Stored records:
[Start of section]

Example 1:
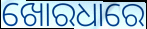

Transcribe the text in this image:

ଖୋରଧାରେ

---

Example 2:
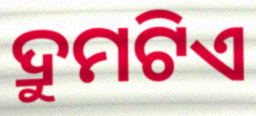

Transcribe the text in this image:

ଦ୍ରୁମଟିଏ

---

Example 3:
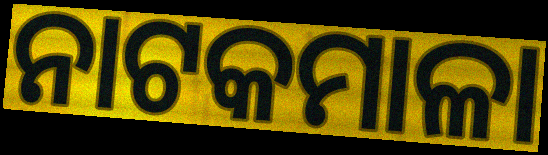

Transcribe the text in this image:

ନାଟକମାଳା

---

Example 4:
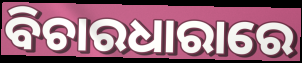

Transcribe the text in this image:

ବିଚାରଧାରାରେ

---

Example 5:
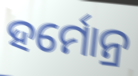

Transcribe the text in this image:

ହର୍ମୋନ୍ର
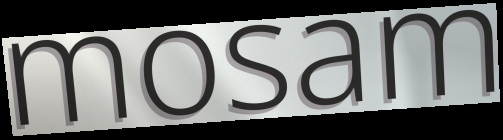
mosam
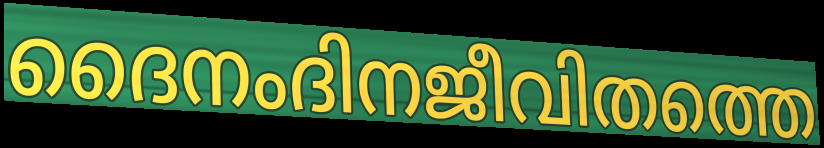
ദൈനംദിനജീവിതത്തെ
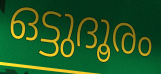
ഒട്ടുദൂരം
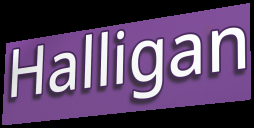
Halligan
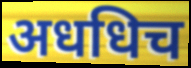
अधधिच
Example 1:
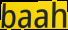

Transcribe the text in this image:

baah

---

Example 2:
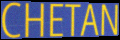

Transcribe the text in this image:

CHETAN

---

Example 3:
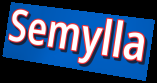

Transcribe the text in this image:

[End of section]

Your objective:
Output each line above exactly. Skip the images.

Problem solution:
Example 1:

Transcribe the text in this image:

ଖୋରଧାରେ

---

Example 2:

Transcribe the text in this image:

ଦ୍ରୁମଟିଏ

---

Example 3:

Transcribe the text in this image:

ନାଟକମାଳା

---

Example 4:

Transcribe the text in this image:

ବିଚାରଧାରାରେ

---

Example 5:

Transcribe the text in this image:

ହର୍ମୋନ୍ର
mosam
ദൈനംദിനജീവിതത്തെ
ഒട്ടുദൂരം
Halligan
अधधिच
Example 1:

Transcribe the text in this image:

baah

---

Example 2:

Transcribe the text in this image:

CHETAN

---

Example 3:

Transcribe the text in this image:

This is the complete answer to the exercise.